— 选定文本 —
*****

自动补全应该是我们在日常的开发过程中最常见的搜索方式了，如百度搜索和京东商品搜索。

自动补全的功能对性能的要求极高，用户每发送输入一个字符就要发送一个请求去查找匹配项。 ES采取了不同的数据结构来实现，并不是通过倒排索引来实现的；需要将对应的数据类型设置为 completion ; 所以在将数据索引进ES之前需要先定义 mapping 信息。

3.3.1 查看mapping

GET movies/_mapping

{
  "movies" : {
    "mappings" : {
      "properties" : {
        "@version" : {
          "type" : "text",
          "fields" : {
            "keyword" : {
              "type" : "keyword",
              "ignore_above" : 256
            }
          }
        },
        "genre" : {
          "type" : "text",
          "fields" : {
            "keyword" : {
              "type" : "keyword",
              "ignore_above" : 256
            }
          }
        },
        "id" : {
          "type" : "text",
          "fields" : {
            "keyword" : {
              "type" : "keyword",
              "ignore_above" : 256
            }
          }
        },
        "title" : {
          "type" : "text",
          "fields" : {
            "keyword" : {
              "type" : "keyword",
              "ignore_above" : 256
            }
          }
        },
        "year" : {
          "type" : "long"

*****

— 所给数据 —
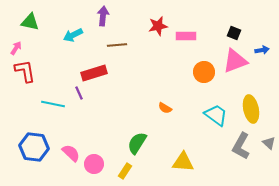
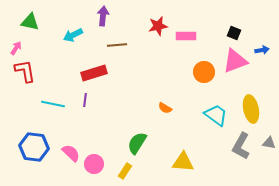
purple line: moved 6 px right, 7 px down; rotated 32 degrees clockwise
gray triangle: rotated 32 degrees counterclockwise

*****

— 任务要求 1 —
复述选定文本中从“自动补全应该是我们在日常的开”到“所以在将数据索引进ES之前需要先定义 mapping 信息。”的部分，首尾都包括在内。
— 任务要求 2 —
选定文本的 mapping 里，"type" 为 "text" 的字段有哪些？请全部列出。

— 结果 1 —
自动补全应该是我们在日常的开发过程中最常见的搜索方式了，如百度搜索和京东商品搜索。

自动补全的功能对性能的要求极高，用户每发送输入一个字符就要发送一个请求去查找匹配项。 ES采取了不同的数据结构来实现，并不是通过倒排索引来实现的；需要将对应的数据类型设置为 completion ; 所以在将数据索引进ES之前需要先定义 mapping 信息。

— 结果 2 —
@version、genre、id、title